**Activity**
Reproduce each of the rows below character for character, keeping every line break.
[Start of section]
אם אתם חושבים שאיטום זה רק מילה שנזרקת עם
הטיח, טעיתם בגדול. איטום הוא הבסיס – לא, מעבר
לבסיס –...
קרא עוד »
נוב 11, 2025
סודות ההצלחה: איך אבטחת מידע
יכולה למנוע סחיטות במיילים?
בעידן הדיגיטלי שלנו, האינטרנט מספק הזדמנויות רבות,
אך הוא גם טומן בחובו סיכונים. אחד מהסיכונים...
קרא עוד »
[End of section]
**Finished exercise**
אם אתם חושבים שאיטום זה רק מילה שנזרקת עם
הטיח, טעיתם בגדול. איטום הוא הבסיס – לא, מעבר
לבסיס –...
קרא עוד »
נוב 11, 2025
סודות ההצלחה: איך אבטחת מידע
יכולה למנוע סחיטות במיילים?
בעידן הדיגיטלי שלנו, האינטרנט מספק הזדמנויות רבות,
אך הוא גם טומן בחובו סיכונים. אחד מהסיכונים...
קרא עוד »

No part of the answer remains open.